━━━ PROVIDED DATA ━━━

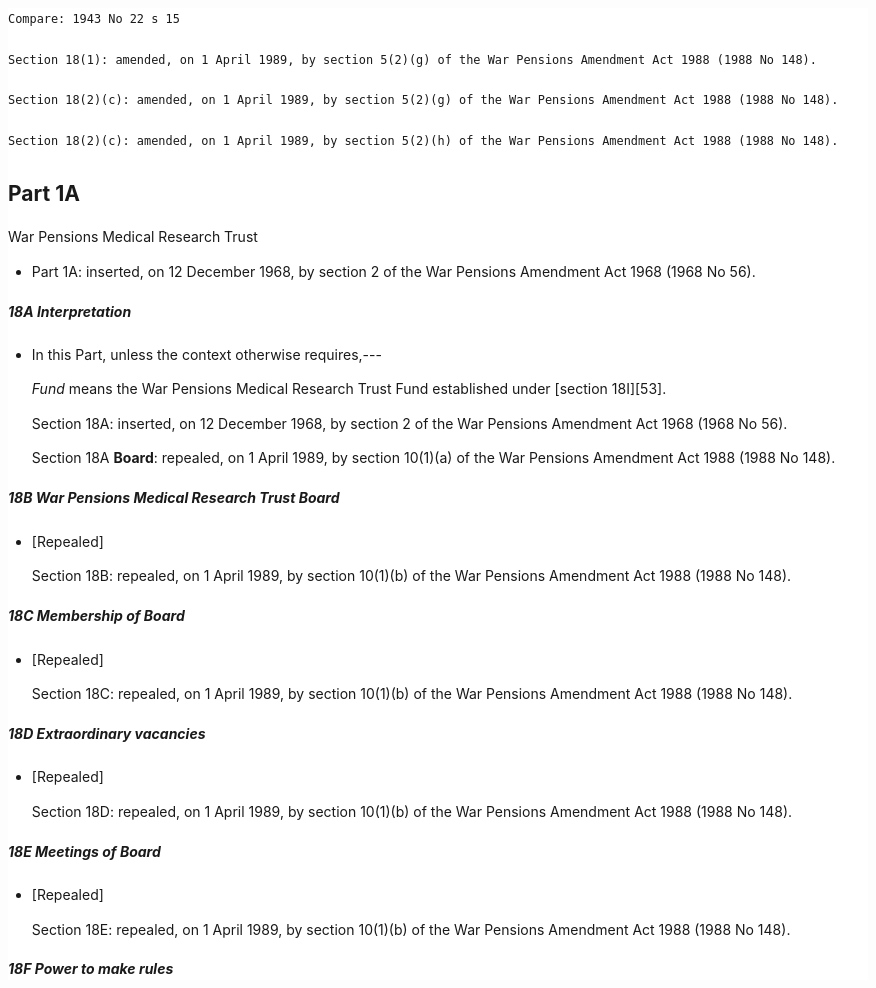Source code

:     Compare: 1943 No 22 s 15
    
    Section 18(1): amended, on 1 April 1989, by section 5(2)(g) of the War Pensions Amendment Act 1988 (1988 No 148).
    
    Section 18(2)(c): amended, on 1 April 1989, by section 5(2)(g) of the War Pensions Amendment Act 1988 (1988 No 148).
    
    Section 18(2)(c): amended, on 1 April 1989, by section 5(2)(h) of the War Pensions Amendment Act 1988 (1988 No 148).

## Part 1A  
War Pensions Medical Research Trust
    
*   Part 1A: inserted, on 12 December 1968, by section 2 of the War Pensions Amendment Act 1968 (1968 No 56).

##### 18A Interpretation
    
*   In this Part, unless the context otherwise requires,---
    
    _Fund_ means the War Pensions Medical Research Trust Fund established under [section 18I][53].
    
    Section 18A: inserted, on 12 December 1968, by section 2 of the War Pensions Amendment Act 1968 (1968 No 56).
    
    Section 18A **Board**: repealed, on 1 April 1989, by section 10(1)(a) of the War Pensions Amendment Act 1988 (1988 No 148).

##### 18B War Pensions Medical Research Trust Board
    
*   \[Repealed\]
    
    Section 18B: repealed, on 1 April 1989, by section 10(1)(b) of the War Pensions Amendment Act 1988 (1988 No 148).

##### 18C Membership of Board
    
*   \[Repealed\]
    
    Section 18C: repealed, on 1 April 1989, by section 10(1)(b) of the War Pensions Amendment Act 1988 (1988 No 148).

##### 18D Extraordinary vacancies
    
*   \[Repealed\]
    
    Section 18D: repealed, on 1 April 1989, by section 10(1)(b) of the War Pensions Amendment Act 1988 (1988 No 148).

##### 18E Meetings of Board
    
*   \[Repealed\]
    
    Section 18E: repealed, on 1 April 1989, by section 10(1)(b) of the War Pensions Amendment Act 1988 (1988 No 148).

##### 18F Power to make rules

━━━

*WHAT IS EXPECTED*. Reproduce the text of all the entries above verbatim, leaving out the pictures.

*RESULT OF THE EXERCISE*.
Source code

:     Compare: 1943 No 22 s 15
    
    Section 18(1): amended, on 1 April 1989, by section 5(2)(g) of the War Pensions Amendment Act 1988 (1988 No 148).
    
    Section 18(2)(c): amended, on 1 April 1989, by section 5(2)(g) of the War Pensions Amendment Act 1988 (1988 No 148).
    
    Section 18(2)(c): amended, on 1 April 1989, by section 5(2)(h) of the War Pensions Amendment Act 1988 (1988 No 148).

## Part 1A  
War Pensions Medical Research Trust
    
*   Part 1A: inserted, on 12 December 1968, by section 2 of the War Pensions Amendment Act 1968 (1968 No 56).

##### 18A Interpretation
    
*   In this Part, unless the context otherwise requires,---
    
    _Fund_ means the War Pensions Medical Research Trust Fund established under [section 18I][53].
    
    Section 18A: inserted, on 12 December 1968, by section 2 of the War Pensions Amendment Act 1968 (1968 No 56).
    
    Section 18A **Board**: repealed, on 1 April 1989, by section 10(1)(a) of the War Pensions Amendment Act 1988 (1988 No 148).

##### 18B War Pensions Medical Research Trust Board
    
*   \[Repealed\]
    
    Section 18B: repealed, on 1 April 1989, by section 10(1)(b) of the War Pensions Amendment Act 1988 (1988 No 148).

##### 18C Membership of Board
    
*   \[Repealed\]
    
    Section 18C: repealed, on 1 April 1989, by section 10(1)(b) of the War Pensions Amendment Act 1988 (1988 No 148).

##### 18D Extraordinary vacancies
    
*   \[Repealed\]
    
    Section 18D: repealed, on 1 April 1989, by section 10(1)(b) of the War Pensions Amendment Act 1988 (1988 No 148).

##### 18E Meetings of Board
    
*   \[Repealed\]
    
    Section 18E: repealed, on 1 April 1989, by section 10(1)(b) of the War Pensions Amendment Act 1988 (1988 No 148).

##### 18F Power to make rules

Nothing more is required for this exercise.